In this study, the results showed that the full course vaccination of PCV13 in Hangzhou was different among different regions and household registration types. The overall coverage rate of PCV13 for children in the central urban areas was significantly higher than that in the remote areas, and the full course vaccination coverage rate of children with local household registration was significantly higher than that of children with non-local household registration, which was similar to the coverage rate of other non-immunization programs in China (42), and was consistent with the survey results of Quzhou (43) and Yinzhou in Ningbo (44), both in Zhejiang Province. Studies have shown that parents from more deprived families who do not pay enough attention to vaccines and have less access to vaccine-related information are generally less likely to take vaccination (45, 46). Furthermore, Hangzhou should carry out follow-up investigation of vaccination intention to find out the predictors related to vaccine hesitation. There is no difference in the full course vaccination rate between different genders, showing that there is no gender discrimination in PCV13 vaccination in Hangzhou. The PCV13 vaccination procedure is more flexible and complex than other multi-dose vaccination program. According to the situation of PCV13 vaccination for the first dose, the starting age of the first dose is relatively scattered, which means that many children cannot complete 4 doses of vaccination according to the procedure requirements. The later the start month, the fewer injections will be given. In general, most of the children in Hangzhou started their first vaccination within 2 months of age, which is consistent with the study in Ningbo (47). The proportion of children born in 2017 who received the first injection at the age of ≥6 months was the highest, and the starting age of the first injection was relatively late. This may be because PCV13-CRM197 had just been introduced into China <1 year, and some children were older children when they chose to receive the injection.
◆ ◆ ◆ ◆ ◆
[Task to carry out] Continue the passage on PCV13 vaccination coverage in Hangzhou, starting after its last sentence.

[Chart comprehension data]
◆ ◆ ◆ ◆ ◆
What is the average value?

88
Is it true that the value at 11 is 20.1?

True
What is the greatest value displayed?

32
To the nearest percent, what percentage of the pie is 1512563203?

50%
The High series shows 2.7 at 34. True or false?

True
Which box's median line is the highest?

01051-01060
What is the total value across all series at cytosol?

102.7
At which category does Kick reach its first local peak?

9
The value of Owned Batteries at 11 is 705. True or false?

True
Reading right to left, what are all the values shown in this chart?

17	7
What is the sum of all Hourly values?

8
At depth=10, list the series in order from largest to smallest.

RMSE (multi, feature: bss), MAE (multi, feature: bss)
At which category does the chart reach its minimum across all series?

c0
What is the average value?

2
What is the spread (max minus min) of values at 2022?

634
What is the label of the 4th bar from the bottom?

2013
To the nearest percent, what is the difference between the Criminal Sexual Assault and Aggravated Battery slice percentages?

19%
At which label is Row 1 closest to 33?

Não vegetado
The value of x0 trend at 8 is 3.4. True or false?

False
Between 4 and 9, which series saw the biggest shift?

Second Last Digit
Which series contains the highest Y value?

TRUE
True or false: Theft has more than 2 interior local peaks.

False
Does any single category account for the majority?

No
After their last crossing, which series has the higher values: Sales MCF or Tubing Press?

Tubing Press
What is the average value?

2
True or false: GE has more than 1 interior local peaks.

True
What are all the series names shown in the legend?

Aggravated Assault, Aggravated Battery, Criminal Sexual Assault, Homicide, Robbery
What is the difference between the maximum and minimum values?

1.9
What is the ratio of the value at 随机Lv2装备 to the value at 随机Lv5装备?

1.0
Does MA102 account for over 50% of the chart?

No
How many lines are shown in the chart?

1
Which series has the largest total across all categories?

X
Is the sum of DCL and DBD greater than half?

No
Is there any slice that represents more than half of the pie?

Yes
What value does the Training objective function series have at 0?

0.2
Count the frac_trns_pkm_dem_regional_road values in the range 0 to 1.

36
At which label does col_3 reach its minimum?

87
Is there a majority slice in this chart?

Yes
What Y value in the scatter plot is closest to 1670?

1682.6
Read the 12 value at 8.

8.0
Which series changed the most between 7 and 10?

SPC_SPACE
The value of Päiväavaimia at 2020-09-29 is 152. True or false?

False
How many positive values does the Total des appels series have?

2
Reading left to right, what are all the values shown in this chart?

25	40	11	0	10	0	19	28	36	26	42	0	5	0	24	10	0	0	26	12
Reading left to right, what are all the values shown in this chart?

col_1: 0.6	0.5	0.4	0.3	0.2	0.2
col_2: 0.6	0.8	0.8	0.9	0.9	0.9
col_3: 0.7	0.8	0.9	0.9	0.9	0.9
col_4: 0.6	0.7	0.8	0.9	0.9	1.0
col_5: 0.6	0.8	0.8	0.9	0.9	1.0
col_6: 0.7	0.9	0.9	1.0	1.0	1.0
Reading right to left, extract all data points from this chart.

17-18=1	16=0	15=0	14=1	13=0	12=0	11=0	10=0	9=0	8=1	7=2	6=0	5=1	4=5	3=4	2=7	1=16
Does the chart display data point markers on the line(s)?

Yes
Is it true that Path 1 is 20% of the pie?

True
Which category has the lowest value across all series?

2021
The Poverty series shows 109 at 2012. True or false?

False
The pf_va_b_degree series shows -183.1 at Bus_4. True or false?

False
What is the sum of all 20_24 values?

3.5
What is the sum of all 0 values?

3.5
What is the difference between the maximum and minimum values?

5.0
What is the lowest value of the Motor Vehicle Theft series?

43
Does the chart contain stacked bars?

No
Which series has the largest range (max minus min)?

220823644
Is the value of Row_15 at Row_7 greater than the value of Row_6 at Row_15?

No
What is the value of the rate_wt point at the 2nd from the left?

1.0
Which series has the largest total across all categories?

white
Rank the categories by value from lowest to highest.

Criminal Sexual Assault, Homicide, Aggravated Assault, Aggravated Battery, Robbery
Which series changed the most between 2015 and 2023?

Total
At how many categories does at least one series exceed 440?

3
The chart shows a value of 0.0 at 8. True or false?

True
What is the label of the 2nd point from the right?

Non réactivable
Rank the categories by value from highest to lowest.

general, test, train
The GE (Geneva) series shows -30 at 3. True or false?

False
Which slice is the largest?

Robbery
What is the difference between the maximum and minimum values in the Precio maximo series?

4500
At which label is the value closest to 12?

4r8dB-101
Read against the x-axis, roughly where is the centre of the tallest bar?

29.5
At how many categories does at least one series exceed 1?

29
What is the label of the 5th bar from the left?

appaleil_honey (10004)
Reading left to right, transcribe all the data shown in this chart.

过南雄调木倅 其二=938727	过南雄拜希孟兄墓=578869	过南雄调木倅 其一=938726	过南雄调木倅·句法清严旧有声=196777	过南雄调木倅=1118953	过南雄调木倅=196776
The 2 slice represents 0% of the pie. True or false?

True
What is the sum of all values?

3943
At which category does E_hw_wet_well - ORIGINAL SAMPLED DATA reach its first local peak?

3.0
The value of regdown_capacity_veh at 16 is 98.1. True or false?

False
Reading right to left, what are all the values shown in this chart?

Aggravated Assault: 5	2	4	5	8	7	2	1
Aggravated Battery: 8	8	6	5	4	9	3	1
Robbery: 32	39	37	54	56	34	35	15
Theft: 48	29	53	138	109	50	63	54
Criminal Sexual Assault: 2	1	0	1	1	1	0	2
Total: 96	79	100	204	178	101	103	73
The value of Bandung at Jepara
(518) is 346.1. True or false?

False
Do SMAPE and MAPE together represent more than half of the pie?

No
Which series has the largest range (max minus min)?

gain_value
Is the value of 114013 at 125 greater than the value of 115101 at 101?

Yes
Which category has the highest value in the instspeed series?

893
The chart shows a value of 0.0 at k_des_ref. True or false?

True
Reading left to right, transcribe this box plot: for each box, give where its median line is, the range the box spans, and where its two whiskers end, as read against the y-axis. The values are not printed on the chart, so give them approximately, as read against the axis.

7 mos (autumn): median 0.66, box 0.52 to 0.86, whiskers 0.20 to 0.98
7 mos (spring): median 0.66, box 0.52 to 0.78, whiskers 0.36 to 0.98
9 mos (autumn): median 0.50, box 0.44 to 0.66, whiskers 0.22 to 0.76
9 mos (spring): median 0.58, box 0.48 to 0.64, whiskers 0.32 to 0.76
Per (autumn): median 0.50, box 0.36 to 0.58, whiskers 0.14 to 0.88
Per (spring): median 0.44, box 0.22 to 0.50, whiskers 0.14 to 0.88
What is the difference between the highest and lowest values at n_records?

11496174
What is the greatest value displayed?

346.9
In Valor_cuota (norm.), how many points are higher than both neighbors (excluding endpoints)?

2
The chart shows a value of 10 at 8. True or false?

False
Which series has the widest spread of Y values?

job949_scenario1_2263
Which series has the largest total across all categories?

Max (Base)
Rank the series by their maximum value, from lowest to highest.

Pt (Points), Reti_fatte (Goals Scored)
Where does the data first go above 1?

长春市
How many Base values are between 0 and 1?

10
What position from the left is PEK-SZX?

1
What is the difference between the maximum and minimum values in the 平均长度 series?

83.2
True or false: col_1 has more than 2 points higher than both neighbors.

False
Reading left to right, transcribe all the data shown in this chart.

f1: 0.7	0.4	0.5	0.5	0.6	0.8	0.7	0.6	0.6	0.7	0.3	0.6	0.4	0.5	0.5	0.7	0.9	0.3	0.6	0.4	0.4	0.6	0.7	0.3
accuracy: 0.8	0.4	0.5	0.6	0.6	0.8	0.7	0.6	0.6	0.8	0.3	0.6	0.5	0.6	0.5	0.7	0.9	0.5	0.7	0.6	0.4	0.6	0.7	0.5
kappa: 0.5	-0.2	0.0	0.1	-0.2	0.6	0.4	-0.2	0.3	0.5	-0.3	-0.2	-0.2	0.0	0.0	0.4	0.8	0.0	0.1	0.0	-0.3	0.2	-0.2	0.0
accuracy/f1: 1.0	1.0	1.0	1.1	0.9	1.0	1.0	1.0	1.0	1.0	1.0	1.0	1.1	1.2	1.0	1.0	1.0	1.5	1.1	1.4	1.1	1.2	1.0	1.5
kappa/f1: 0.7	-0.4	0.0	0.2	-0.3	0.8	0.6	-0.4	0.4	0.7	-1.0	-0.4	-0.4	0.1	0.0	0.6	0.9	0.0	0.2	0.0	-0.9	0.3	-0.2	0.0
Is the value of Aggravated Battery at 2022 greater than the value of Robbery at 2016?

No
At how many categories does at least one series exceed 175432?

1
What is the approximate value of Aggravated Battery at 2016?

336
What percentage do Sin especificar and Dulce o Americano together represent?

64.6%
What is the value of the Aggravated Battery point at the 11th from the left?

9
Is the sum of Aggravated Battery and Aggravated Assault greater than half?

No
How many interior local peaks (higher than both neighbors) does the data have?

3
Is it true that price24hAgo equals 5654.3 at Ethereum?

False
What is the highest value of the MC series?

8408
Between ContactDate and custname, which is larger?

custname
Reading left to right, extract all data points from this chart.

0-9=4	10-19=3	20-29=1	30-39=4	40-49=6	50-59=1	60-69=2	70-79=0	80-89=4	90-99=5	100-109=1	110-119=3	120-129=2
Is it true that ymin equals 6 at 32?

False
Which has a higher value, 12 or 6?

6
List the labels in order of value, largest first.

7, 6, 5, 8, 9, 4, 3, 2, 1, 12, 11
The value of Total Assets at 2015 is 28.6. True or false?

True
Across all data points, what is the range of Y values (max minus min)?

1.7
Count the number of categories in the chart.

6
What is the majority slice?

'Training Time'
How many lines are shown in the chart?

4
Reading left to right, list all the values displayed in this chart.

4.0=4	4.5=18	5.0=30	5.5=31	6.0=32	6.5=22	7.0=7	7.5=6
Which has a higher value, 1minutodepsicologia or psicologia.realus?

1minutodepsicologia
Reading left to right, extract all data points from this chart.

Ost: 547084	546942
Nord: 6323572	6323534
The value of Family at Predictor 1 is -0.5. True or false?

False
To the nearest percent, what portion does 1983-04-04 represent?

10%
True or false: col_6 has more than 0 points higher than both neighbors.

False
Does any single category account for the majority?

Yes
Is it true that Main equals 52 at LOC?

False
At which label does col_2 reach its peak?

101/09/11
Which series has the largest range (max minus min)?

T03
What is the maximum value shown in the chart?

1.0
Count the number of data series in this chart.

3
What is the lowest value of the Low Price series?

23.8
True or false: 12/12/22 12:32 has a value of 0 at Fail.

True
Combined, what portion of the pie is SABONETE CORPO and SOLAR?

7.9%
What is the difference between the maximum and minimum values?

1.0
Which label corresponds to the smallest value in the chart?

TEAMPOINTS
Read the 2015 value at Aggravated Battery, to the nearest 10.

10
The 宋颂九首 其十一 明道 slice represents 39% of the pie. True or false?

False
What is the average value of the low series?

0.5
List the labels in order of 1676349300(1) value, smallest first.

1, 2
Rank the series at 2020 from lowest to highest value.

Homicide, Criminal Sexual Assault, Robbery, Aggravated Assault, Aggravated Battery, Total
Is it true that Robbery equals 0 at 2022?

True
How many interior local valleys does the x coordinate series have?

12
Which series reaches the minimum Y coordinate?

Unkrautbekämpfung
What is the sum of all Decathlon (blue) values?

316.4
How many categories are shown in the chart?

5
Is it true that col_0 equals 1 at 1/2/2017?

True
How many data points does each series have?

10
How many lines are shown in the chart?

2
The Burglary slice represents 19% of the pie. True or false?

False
◆ ◆ ◆ ◆ ◆
[Exercise output]
At the same time, this study also found that from 2017 to 2021, the vaccination rate of PCV13, whether the first injection, the full course vaccination rate, PCV13-CRM197 or PCV13-TT, is different and increasing (the all-process vaccination rate of the population born in 2021 is slightly lower than that of the previous year because some people do not reach the full course vaccination age). The first injection for children born in 2021 increased to the highest in the age group ≤1 month, indicating that parents of children at younger month pay attention to PCV13 and attach importance to the whole process of vaccination. This allows children to be vaccinated at an earlier age, which helps children develop immunity and get protection as early as possible.

The difference in the proportion of children vaccinated with PCV13-CRM97 and PCV13-TT in 2021 (14.71 vs. 9.68%) was the lowest in the series. This indicated that the proportion of children inoculated with PCV13-TT increased in children <2 years old. What causes parents' choice of PCV13 (PCV13-CRM97 or PCV13-TT) to change needs to be further investigated and verified.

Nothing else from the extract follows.